I’d take caddy any day of the week over nginx.

Seems Rust places well in some composite benchmarks. Go is further down the list. Of course this depends on the quality of the implementation and doesn't account for UX/usability

https://www.techempower.com/benchmarks/#section=data-r21&tes...

According to that benchmark, Javascript seems to be the way to go.
Not familiar with Just, but seems its designed as a minimal wrapper over v8. The benchmark code is probably jumping directly from JS to native code... most of the github repo is C++

Edit: There's actually an article that explains how Just ranks so highly https://just.billywhizz.io/blog/on-javascript-performance-01...

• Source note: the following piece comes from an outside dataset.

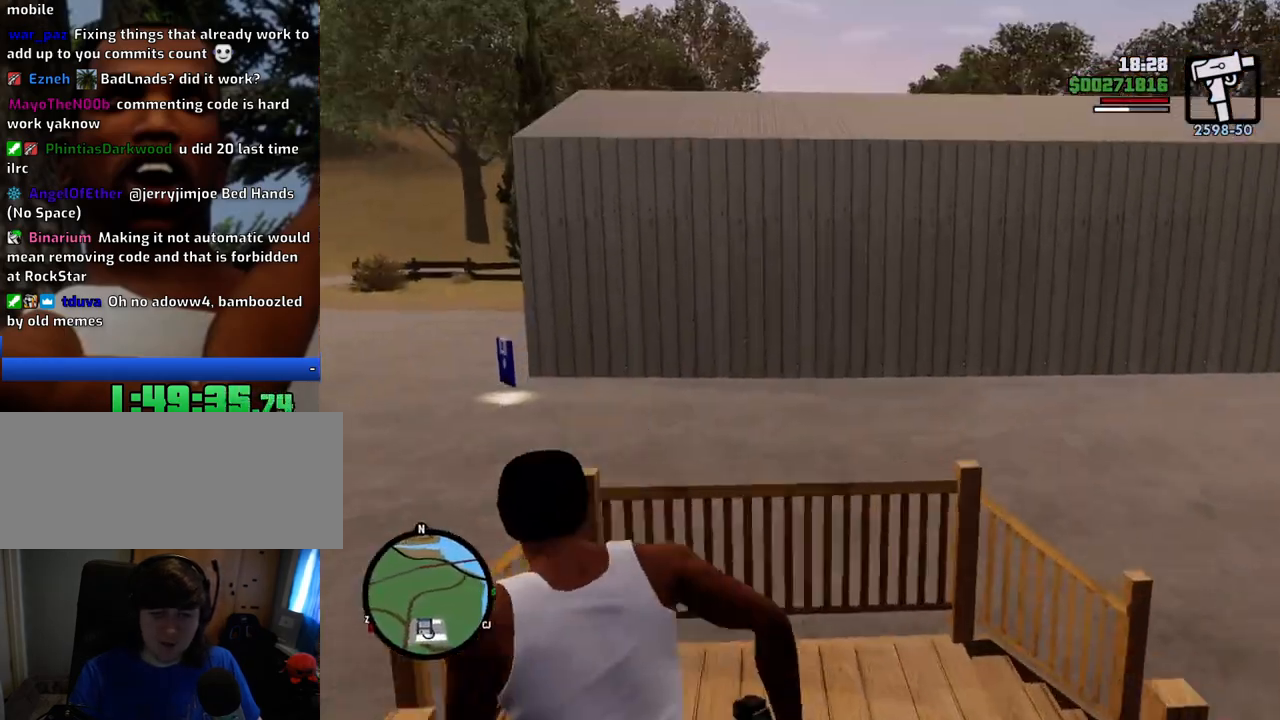
{"keys": ["space", "w"], "mouse": [], "events": [[317, "a", "up"]]}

Slack has a system called Nebula that's pretty adjacent to userspace WireGuard.
Nebula is a Tailscale clone
Nebula predates tailscale.
Oh it does? I stand corrected.
link for the lazy: https://github.com/slackhq/nebula

Also with no ill intent looks like tailscale has the far more effective marketing organization :)

The team that built nebula at Slack actually split off and are building a similar type of network, that they give you a single pane of glass to manage, so you don’t have to manage a bunch of separate lighthouse devices manually.

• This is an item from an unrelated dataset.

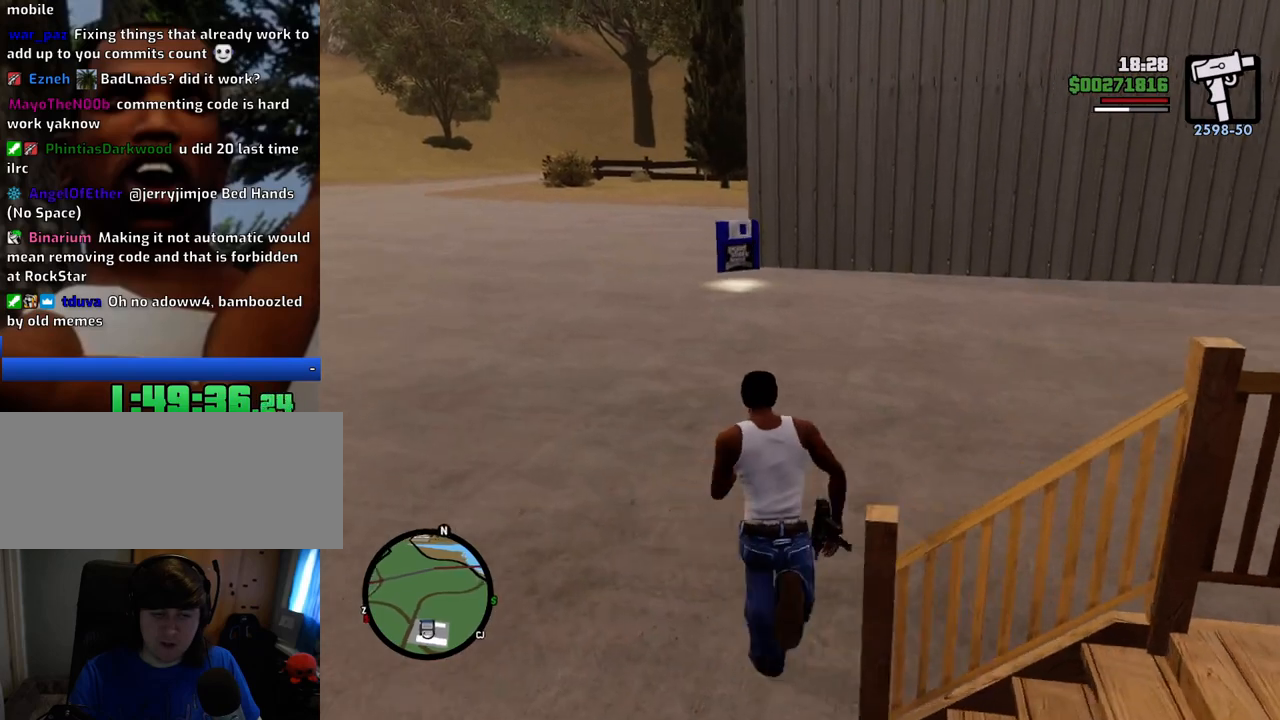
{"keys": ["space", "w"], "mouse": [], "events": []}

I evaluated it when going through the many available options out there a year or two ago, and it was still pretty green feature wise. Still very cool and could work very well depending on your use cases. See: https://www.defined.net/

is the go userspace program actually shoveling this data or are they in-kernel buffer copies a la sendfile and the like
Yes, userspace has to touch the data to encrypt/decrypt it.